“While we look not at the things which are seen, but at the things which are not seen, for the things which are seen are temporal, the things that are not seen are eternal” (2 Corinthians 4:18). Here Paul is contrasting eternal things with temporal things. He carries this same thought over into chapter 5, where he says, “For we know that if our earthly house, this tent is destroyed, we have a building from God, a house not made with hands, eternal in the heavens” (2 Corinthians 5:1).
Paul calls our earthly body a tent, and Peter said the same thing, “Knowing that shortly I must put off my tent, just as our Lord Jesus Christ showed me” (1 Peter 1:14). And the moment you say tent you are thinking about something transient, you don’t think of a tent as something that is lasting, you don’t expect a tent to last you seventy, eighty, ninety years. If you are a camper and you go camping each summer, you know that every few years you will have to replace your tent, because they wear out.
When Paul talks about our bodies, he speaks of them in this same transitory way, our earthly bodies wear out. When God formed man out of the dust of the earth, he was just inert matter until God breathed into man’s nostrils the breath of life, and man became a living being (Genesis 2:7). Paul tells us we have this treasure of the gospel of Jesus Christ in earthen vessels, these bodies of clay (2 Corinthians 4:7). The body is the medium by which our spirit expresses itself. What we are, how we feel and think; we are able to relate through the medium of our earthly body.
When Paul says, “When this tent is destroyed,” he is talking about the fact that our earthly body immediately begins to disintegrate when our spirit leaves the body. God told Adam, “For dust you are, and to dust you shall return” (Genesis 3:19). And anyone who has seen an animal left to decompose in hot and humid conditions knows how fast the body breaks down. And given enough time, even the bones go back to dust.
Sin is the corrupting factor of the human body, and our earthly body has all of the inherent deficiencies of our sinful ancestry. Our earthly body is a hand-me-down; it goes back to when Adam sinned and corrupted the prefect genetics that God gave him. Throughout many generations of sinful humanity there has been an even greater pollution of the gene pool, and we are a composite of the genetic factors that have come down to us.
But it was not so with Jesus’ earthly body, He was sinless and there was no corruption of His body. In fact, they could not have killed Jesus had He not wanted to die. He said, “I lay down my life…No one takes it from Me, but I lay it down of My own accord. I have authority to lay it down and authority to take it up again. This command I received from My Father” (John 10:17-18). When Jesus was on the Cross, “He dismissed His Spirit” (Matthew 27:50). Because His body was sinless and perfect, He ascended into heaven with the same body He had on this earth (Acts 1:9).
Jesus said, “Let not your heart be troubled; you believe in God, believe also in Me. In My Father’s house are many mansions; if it were not so, I would have told you. I go to prepare a place for you.
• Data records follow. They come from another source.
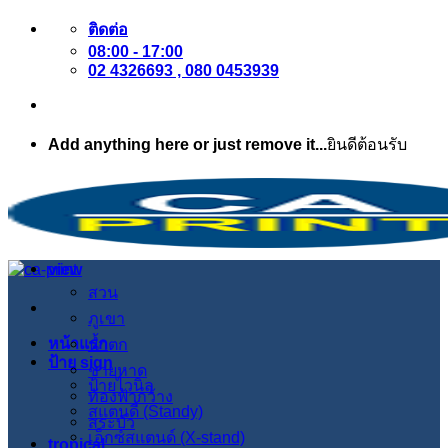
ข้าม
ติดต่อ
08:00 - 17:00
ไป
02 4326693 , 080 0453939
ยัง
เนื้อหา
Add anything here or just remove it...
ยินดีต้อนรับ
view
สวน
ภูเขา
หน้าแรก
น้ำตก
ป้าย sign
ชายหาด
ป้ายไวนิล
ท้องฟ้ากว้าง
สแตนดี้ (Standy)
สระบัว
เอ็กซ์สแตนด์ (X-stand)
tropical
And if I go and prepare a place for you, I will come again and receive you to Myself; that where I am, there you may be also (John 14:1-3). Jesus is telling us that we have a spiritual body that is waiting for us when we leave our earthly body.
There is a tremendous mystery concerning our heavenly body and its relationship to the old body. Paul said that people were asking, “How are the dead raised up? And with what body do they come?” (1 Corinthians 15:35). Then, pointing to nature, Paul tells us that when you plant a seed into the ground, you don’t plant the body that shall be, all you plant is the bare grain, and God gives to it a body that pleases Him (1 Corinthians 15:38). We will have a new body that, in some way, is somehow related to this earthly body (Read all of 1 Corinthians 15), and when we get to heaven we will discover what it is.
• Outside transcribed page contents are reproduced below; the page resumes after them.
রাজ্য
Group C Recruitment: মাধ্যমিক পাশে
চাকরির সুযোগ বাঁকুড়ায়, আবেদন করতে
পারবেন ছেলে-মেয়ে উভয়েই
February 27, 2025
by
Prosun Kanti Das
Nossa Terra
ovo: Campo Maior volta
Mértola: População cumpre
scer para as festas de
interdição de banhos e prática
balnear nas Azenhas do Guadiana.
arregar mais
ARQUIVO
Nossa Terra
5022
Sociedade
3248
Then Paul says, “If indeed, having been clothed, we shall not be found naked. For we who are in this tent groan, being burdened, not because we want to be unclothed, but further clothed, that mortality may be swallowed up by life” (2 Corinthians 5:3-4). Notice, “Not because we want to be unclothed, but further clothed.” Paul was very confident that to be absent from his earthly body was to be present with the Lord (2 Corinthians 5:8), and in his heavenly body. Paul said that the Lord will transform our lowly bodies so that they will be like His glorious body (Philippians 3:21).
After Paul had a glimpse of heaven (2 Corinthians 12:1-4), he found that he had mixed emotions, having a desire to depart and be with Christ, which is far better, nevertheless, for our sake he knew that he needed to stay around a while (Philippians 1:21-24). Compared to eternity, our life on this earth can be measured in less than a microsecond. And compared to the glory of heaven, our life on this earth is filled with trouble. I think that if any of us could get a glimpse of heaven, we would be like Paul, ready and willing to move into the heavenly and immortal body that God has prepared for us. And because of what Jesus Christ has done for us, we should make it our priority to live a life that pleases Him.